Let's check the wayback machine!


http://edition.cnn.com/WORLD/meast/9902/13/afghan.binladen/
Bin Laden reportedly leaves Afghanistan, whereabouts unknown
Taliban authorities did not confirm or deny reports that bin Laden had left Afghanistan February 13, 1999
Web posted at: 10:55 a.m. EST (1547 GMT)
ISLAMABAD, Pakistan (AP) -- Osama bin Laden, the Saudi millionaire accused by the United States of plotting bomb attacks on two U.S. embassies in Africa, has left Afghanistan , Afghan sources said Saturday.
Bin Laden's whereabouts were not known, said the sources who declined to be identified.
The report of his departure comes just days after the Taliban Islamic militia, which rules most of Afghanistan, took away his satellite telephone and banned bin Laden from speaking to the media.
Taliban authorities in the militia's southern stronghold of Kandahar refused to either confirm or deny reports that bin Laden had left the country. The Taliban have called bin Laden their honored guest, a friend who helped the Afghan resistance fight invading Soviet soldiers in the 1980s.
The Taliban's ambassador in Islamabad, Saeed-ur-Rehman Haqqani, said he had not been told of bin Laden's departure, "but if it has happened, it will be a good thing."
Saddam Hussein offered asylum
Iraqi President Saddam Hussein has offered asylum to bin Laden, who openly supports Iraq against the Western powers.

> [Dataset records]
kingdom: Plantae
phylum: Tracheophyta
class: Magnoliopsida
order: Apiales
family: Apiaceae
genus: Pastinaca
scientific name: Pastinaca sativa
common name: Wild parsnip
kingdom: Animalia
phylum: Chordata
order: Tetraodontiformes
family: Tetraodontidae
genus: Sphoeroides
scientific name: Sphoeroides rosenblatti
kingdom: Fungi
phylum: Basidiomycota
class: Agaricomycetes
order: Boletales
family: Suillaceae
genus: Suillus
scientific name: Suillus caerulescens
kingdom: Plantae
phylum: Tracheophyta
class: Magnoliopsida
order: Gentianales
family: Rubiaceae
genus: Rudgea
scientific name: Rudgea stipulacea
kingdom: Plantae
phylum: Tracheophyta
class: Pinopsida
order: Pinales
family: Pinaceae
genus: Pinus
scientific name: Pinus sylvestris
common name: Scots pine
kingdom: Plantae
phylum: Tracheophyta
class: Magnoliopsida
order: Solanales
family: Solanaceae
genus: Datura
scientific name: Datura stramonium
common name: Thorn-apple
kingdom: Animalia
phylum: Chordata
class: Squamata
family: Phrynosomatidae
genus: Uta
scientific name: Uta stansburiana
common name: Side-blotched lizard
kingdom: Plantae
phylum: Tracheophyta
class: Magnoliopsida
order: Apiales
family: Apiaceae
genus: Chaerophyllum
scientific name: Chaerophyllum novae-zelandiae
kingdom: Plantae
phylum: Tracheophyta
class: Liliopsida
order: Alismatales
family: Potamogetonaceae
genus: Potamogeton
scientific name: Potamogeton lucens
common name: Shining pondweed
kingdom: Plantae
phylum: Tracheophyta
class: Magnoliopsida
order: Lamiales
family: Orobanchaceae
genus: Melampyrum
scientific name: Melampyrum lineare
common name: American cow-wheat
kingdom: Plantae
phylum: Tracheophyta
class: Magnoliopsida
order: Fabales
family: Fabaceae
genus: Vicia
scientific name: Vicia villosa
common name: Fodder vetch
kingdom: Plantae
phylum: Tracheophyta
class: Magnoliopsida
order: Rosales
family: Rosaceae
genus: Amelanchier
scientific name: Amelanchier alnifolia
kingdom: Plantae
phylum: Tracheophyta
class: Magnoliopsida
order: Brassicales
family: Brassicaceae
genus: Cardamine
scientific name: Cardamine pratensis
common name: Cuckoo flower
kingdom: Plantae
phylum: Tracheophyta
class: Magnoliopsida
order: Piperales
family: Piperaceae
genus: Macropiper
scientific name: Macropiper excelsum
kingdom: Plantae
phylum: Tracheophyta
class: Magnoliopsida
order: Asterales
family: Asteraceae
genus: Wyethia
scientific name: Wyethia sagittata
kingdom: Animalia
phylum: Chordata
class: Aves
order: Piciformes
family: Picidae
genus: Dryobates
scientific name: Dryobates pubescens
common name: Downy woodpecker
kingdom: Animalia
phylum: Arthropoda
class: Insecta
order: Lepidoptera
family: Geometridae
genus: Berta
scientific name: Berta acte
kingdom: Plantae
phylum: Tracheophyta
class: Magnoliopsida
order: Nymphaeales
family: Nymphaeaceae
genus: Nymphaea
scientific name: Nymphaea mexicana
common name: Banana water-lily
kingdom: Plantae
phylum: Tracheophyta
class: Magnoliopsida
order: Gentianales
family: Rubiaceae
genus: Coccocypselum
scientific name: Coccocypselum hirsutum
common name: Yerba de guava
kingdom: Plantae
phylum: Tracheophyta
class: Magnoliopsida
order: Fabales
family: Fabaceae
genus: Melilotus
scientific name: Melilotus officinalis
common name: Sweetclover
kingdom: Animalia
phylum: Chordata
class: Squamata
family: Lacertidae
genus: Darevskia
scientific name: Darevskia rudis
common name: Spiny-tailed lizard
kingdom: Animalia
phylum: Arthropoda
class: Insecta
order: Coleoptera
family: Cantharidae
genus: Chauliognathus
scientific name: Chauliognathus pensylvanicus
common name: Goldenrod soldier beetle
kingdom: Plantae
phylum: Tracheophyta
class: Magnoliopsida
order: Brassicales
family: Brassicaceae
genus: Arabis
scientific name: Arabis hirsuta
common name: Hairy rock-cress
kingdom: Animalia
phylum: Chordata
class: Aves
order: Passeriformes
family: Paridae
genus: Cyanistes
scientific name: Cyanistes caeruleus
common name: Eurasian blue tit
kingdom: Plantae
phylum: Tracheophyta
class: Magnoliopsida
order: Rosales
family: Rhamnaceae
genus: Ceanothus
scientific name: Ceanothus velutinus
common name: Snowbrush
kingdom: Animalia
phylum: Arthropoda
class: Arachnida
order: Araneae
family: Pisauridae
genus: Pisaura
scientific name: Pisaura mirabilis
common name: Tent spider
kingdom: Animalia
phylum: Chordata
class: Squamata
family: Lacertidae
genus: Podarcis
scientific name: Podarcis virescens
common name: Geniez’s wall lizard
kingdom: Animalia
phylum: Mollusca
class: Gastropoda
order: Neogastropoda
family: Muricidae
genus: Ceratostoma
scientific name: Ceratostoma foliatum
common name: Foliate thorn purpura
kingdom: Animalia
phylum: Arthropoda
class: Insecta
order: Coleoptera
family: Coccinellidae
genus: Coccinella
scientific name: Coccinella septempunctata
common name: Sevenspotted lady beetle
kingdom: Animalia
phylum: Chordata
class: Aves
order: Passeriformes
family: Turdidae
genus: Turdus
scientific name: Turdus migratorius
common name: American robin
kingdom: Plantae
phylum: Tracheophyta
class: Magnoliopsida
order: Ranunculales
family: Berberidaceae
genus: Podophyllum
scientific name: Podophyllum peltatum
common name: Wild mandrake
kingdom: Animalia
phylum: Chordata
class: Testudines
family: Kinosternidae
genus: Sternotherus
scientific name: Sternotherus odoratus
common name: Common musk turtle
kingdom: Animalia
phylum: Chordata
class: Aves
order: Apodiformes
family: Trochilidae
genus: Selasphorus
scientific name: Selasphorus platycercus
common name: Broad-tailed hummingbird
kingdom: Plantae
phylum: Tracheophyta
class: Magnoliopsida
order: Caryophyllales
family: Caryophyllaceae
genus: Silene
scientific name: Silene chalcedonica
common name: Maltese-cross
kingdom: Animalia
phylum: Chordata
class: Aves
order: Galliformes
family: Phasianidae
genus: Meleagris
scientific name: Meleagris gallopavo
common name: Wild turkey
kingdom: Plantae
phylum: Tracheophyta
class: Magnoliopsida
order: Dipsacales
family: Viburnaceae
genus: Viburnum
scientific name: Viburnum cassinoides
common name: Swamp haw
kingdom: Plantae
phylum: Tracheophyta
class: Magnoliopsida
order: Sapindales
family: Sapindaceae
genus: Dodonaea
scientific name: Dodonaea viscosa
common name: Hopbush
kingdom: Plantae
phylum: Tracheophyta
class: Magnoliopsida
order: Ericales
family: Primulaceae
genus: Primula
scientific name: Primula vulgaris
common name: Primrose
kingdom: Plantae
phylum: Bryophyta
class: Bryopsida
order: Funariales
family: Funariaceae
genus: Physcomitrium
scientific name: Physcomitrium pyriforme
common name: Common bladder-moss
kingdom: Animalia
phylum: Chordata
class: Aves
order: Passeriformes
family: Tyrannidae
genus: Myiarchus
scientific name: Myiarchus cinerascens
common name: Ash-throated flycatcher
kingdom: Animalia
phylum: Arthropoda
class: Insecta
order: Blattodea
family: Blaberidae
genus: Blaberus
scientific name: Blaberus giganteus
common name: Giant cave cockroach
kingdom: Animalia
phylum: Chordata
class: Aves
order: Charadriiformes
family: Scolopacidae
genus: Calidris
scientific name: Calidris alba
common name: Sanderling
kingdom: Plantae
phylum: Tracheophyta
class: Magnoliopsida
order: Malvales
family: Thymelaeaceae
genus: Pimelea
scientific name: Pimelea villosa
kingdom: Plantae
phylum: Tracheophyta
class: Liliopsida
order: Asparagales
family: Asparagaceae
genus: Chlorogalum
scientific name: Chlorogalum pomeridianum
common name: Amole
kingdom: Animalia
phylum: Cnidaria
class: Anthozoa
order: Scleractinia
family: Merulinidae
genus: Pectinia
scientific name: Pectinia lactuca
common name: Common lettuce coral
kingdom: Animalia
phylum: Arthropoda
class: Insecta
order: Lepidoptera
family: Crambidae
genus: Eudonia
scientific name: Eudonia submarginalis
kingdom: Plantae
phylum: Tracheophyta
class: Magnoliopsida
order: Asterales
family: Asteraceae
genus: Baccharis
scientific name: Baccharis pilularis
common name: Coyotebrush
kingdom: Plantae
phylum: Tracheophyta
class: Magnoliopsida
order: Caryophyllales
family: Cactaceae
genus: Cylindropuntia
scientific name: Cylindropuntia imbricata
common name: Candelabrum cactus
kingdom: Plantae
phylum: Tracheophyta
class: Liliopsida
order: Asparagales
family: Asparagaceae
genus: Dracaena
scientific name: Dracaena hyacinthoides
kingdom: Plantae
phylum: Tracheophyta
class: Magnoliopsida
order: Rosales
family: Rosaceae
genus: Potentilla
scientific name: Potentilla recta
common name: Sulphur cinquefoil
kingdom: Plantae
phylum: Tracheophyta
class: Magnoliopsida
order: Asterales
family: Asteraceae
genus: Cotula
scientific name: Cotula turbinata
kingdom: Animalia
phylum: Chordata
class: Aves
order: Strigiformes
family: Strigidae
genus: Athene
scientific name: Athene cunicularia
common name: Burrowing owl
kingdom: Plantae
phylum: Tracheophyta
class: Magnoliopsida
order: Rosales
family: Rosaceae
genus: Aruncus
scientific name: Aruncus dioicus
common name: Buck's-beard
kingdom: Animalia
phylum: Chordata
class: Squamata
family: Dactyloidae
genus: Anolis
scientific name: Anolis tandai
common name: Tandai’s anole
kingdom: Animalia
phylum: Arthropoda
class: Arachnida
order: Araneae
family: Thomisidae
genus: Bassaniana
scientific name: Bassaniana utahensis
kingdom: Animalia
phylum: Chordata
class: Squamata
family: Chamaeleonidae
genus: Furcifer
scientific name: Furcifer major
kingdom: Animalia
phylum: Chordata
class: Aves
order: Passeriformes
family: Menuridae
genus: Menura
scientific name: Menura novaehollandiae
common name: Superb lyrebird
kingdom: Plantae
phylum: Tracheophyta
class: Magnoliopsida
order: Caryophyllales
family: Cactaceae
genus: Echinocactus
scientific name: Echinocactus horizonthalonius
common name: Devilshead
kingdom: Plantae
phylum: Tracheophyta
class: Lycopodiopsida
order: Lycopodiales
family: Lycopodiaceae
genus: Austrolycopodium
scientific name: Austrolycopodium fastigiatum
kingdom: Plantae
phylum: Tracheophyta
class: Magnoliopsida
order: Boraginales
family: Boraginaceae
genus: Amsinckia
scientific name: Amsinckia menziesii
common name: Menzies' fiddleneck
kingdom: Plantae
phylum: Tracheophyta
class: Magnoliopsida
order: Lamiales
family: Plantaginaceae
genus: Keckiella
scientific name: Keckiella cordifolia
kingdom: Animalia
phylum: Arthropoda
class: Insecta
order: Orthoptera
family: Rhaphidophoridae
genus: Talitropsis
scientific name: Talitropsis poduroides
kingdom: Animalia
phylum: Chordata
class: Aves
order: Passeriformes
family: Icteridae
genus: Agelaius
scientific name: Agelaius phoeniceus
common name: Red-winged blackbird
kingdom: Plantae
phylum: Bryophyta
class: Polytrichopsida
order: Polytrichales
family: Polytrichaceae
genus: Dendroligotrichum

> [Goal] Can you repeat everything from "Let's check the" down to "EST (1547 GMT)" in the bin Laden news report, swapping "Taliban" for "Taleban" each time it occurs?

> [Complete answer]
Let's check the wayback machine!


http://edition.cnn.com/WORLD/meast/9902/13/afghan.binladen/
Bin Laden reportedly leaves Afghanistan, whereabouts unknown
Taleban authorities did not confirm or deny reports that bin Laden had left Afghanistan February 13, 1999
Web posted at: 10:55 a.m. EST (1547 GMT)